LOS ANGELES (Reuters) - A Los Angeles-bound passenger bus veered off a Southern California highway on Wednesday and flipped onto its side, killing four people on board and injuring 20 more, California Highway Patrol officials said.
As the bus was traveling through the town of Blythe, it encountered pipes on the road that had scattered when a semi-tractor truck hit the center median only minutes earlier, California Highway Patrol spokesman Jason Girard said.
The bus driver "saw some debris and veered to the right," Girard said.
The crash comes a little more than a month after a fiery collision between a passenger bus and a semi-tractor trailer in Orland, California, killed 10 people, including five Los Angeles-area high school students.

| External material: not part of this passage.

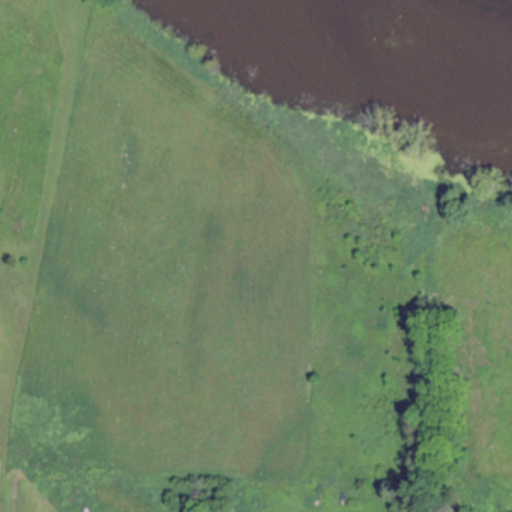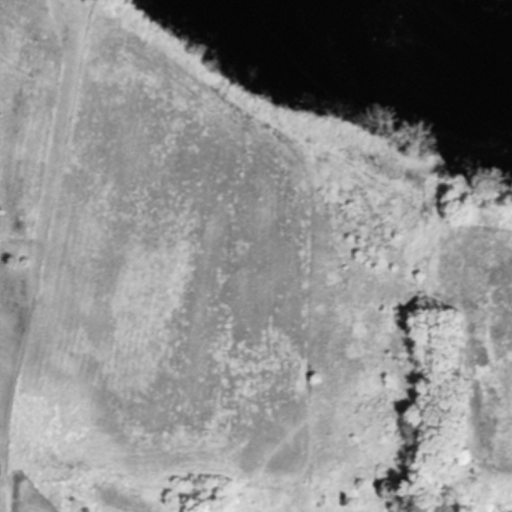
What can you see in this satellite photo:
river: (422, 52)
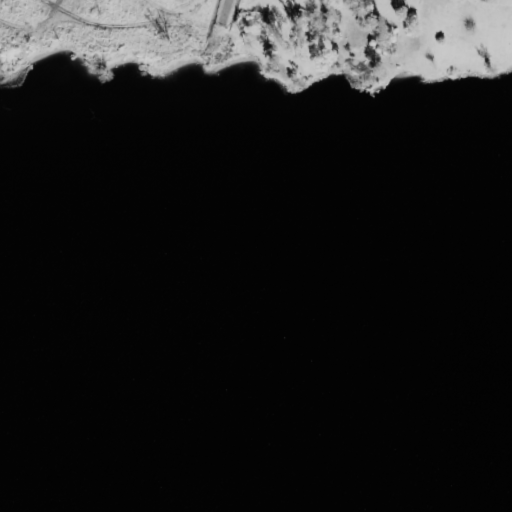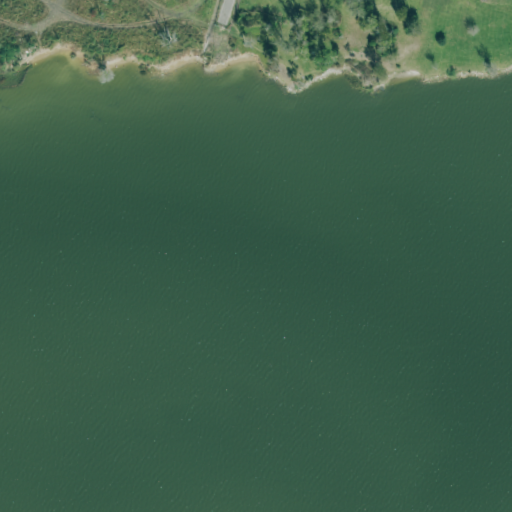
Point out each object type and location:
road: (227, 7)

The teenagers were on their way to tour a university campus.
The National Transportation Safety Board is investigating that crash, and in a preliminary report determined that the driver of a FedEx truck that slammed into the bus full of students had driven more than 350 miles and worked more than seven hours when he died in the collision.
On Wednesday, the bus operated by El Paso-Los Angeles Limousine Express Inc had originated in Phoenix and was on its way to Los Angeles when it landed on its side at the bottom of a shallow embankment, the California Highway Patrol said in a statement.
Four passengers were pronounced dead at the scene, and another 20 were injured, Girard said. The names and ages of the victims were not immediately released.
Three of the most seriously hurt passengers were airlifted to local California hospitals, and one to a hospital in Phoenix, he said. The driver was slightly hurt in the crash, which occurred shortly after 2 a.m. local time, Girard said.